President Ronald Reagan secretly recorded some of his conversations with foreign leaders, discovered author William Doyle, who shared some of these never-heard tapes exclusively with The Post.
"Until now, taping was thought to have stopped in the Nixon era. I discovered that was not the case," Doyle said.
The recordings from the White House Situation Room include Reagan trying to convince an intractable Israeli Prime Minister Menachem Begin to hold off the pullout of Israeli troops from Lebanon in 1983 until Lebanese forces can replace them; the president discussing the release of Western hostages in the Middle East with Pakistani President Muhammad Zia-ul-Haq, and a talk with Syrian President Hafez al-Assad, the father of Syria's current dictator and the original "Butcher of Damascus"- whom he kept waiting for over 13 minutes while he finished up a horseback ride at his California ranch.

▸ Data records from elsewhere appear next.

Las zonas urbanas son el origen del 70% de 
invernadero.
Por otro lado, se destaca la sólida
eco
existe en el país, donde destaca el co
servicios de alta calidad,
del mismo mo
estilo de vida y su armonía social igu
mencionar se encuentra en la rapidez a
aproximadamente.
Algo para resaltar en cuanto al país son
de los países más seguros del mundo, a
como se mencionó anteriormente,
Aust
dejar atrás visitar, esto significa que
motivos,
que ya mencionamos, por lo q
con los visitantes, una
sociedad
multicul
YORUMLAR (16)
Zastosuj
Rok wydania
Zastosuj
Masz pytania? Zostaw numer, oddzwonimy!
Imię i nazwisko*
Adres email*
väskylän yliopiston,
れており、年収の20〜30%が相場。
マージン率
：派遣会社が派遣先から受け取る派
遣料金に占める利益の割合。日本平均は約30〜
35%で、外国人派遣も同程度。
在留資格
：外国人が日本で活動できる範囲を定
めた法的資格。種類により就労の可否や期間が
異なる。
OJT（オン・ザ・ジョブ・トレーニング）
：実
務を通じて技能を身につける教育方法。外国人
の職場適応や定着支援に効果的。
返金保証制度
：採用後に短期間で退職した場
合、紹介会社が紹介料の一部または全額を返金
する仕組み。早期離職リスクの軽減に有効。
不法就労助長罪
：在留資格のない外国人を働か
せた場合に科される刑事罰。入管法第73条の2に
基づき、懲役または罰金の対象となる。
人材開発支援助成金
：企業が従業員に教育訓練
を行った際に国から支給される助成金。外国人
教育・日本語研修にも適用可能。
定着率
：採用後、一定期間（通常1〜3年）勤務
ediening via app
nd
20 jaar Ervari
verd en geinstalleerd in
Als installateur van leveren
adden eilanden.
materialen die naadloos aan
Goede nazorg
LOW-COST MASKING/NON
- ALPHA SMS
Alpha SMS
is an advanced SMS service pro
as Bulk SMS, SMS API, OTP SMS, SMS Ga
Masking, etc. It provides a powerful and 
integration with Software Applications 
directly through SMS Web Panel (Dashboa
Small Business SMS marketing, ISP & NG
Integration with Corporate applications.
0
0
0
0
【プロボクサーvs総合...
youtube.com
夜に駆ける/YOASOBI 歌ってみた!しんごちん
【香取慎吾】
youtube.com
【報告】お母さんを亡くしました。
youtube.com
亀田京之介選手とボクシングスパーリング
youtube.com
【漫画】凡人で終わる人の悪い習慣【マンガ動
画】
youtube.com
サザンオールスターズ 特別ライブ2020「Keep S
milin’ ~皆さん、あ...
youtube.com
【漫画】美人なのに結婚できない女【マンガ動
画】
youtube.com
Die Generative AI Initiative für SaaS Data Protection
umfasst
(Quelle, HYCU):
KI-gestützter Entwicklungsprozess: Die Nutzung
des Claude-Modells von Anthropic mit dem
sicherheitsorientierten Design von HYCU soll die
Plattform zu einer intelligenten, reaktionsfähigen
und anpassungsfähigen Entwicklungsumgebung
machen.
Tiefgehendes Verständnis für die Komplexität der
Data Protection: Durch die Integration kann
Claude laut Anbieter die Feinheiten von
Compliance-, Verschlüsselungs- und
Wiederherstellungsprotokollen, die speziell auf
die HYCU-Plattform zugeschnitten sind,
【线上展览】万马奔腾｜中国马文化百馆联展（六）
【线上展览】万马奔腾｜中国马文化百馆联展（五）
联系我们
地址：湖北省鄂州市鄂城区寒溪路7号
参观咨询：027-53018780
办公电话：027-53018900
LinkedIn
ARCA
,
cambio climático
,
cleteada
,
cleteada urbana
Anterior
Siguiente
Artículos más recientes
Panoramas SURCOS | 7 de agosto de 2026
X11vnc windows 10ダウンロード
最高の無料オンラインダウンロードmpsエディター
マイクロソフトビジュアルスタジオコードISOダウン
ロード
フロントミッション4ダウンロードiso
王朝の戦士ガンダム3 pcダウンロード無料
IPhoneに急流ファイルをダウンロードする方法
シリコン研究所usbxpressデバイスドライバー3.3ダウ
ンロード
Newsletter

"Damascus is saying hurry up, what's going on?" Assad's frustrated translator says at one point before the conversation.
Doyle said Reagan recorded many, but not all, of his phone calls with heads of state through the Situation Room switchboard, so that an accurate record could be kept of conversations that often included translators and bad connections.
"There is no evidence that I have seen that Reagan audiotaped any other closed-door non-public White House business," said Doyle.
The tapes -- found in the Situation Room in response to 1987 congressional Iran-Contra inquiries -- were routinely discarded or recorded over, but Doyle received them last week following a Freedom of Information Act request he made in 1996.